▶ _To do_
Please repeat each line below exactly, with no images in the copy.

▶ _Provided records_

------------

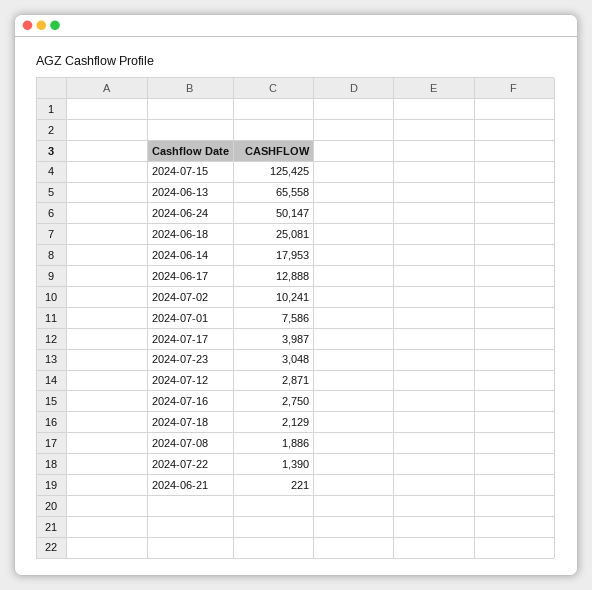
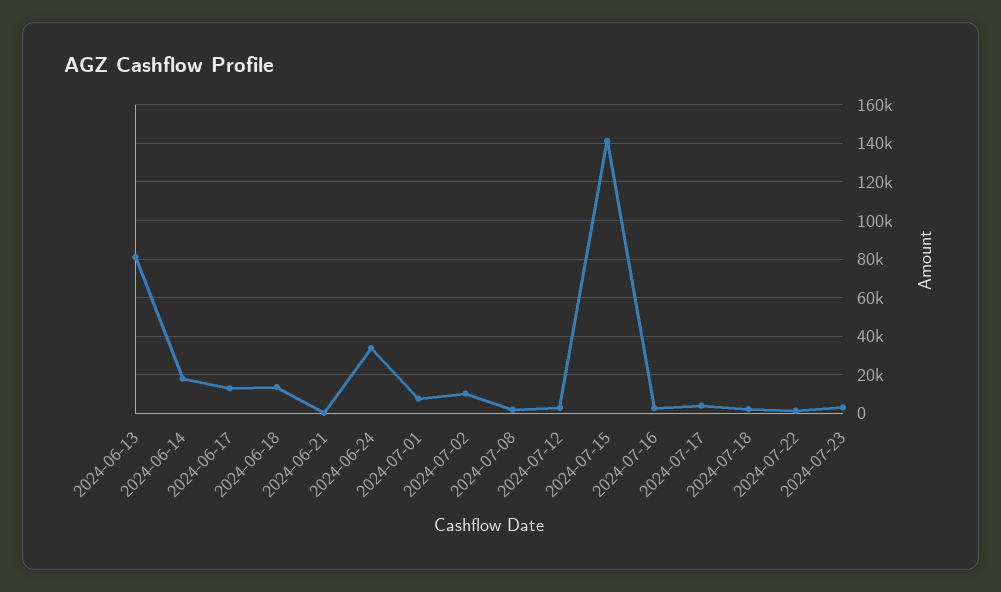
  {
-   "2024-07-15": 125425,
+   "2024-07-15": 140000,
-   "2024-06-13": 65558,
+   "2024-06-13": 80000,
-   "2024-06-24": 50147,
+   "2024-06-24": 35000,
-   "2024-06-18": 25081,
+   "2024-06-18": 15000,
    "2024-06-14": 17953,
    "2024-06-17": 12888,
    "2024-07-02": 10241,
    "2024-07-01": 7586,
    "2024-07-17": 3987,
    "2024-07-23": 3048,
    "2024-07-12": 2871,
    "2024-07-16": 2750,
    "2024-07-18": 2129,
    "2024-07-08": 1886,
    "2024-07-22": 1390,
    "2024-06-21": 221
  }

------------

▶ _Solution_
  {
-   "2024-07-15": 125425,
+   "2024-07-15": 140000,
-   "2024-06-13": 65558,
+   "2024-06-13": 80000,
-   "2024-06-24": 50147,
+   "2024-06-24": 35000,
-   "2024-06-18": 25081,
+   "2024-06-18": 15000,
    "2024-06-14": 17953,
    "2024-06-17": 12888,
    "2024-07-02": 10241,
    "2024-07-01": 7586,
    "2024-07-17": 3987,
    "2024-07-23": 3048,
    "2024-07-12": 2871,
    "2024-07-16": 2750,
    "2024-07-18": 2129,
    "2024-07-08": 1886,
    "2024-07-22": 1390,
    "2024-06-21": 221
  }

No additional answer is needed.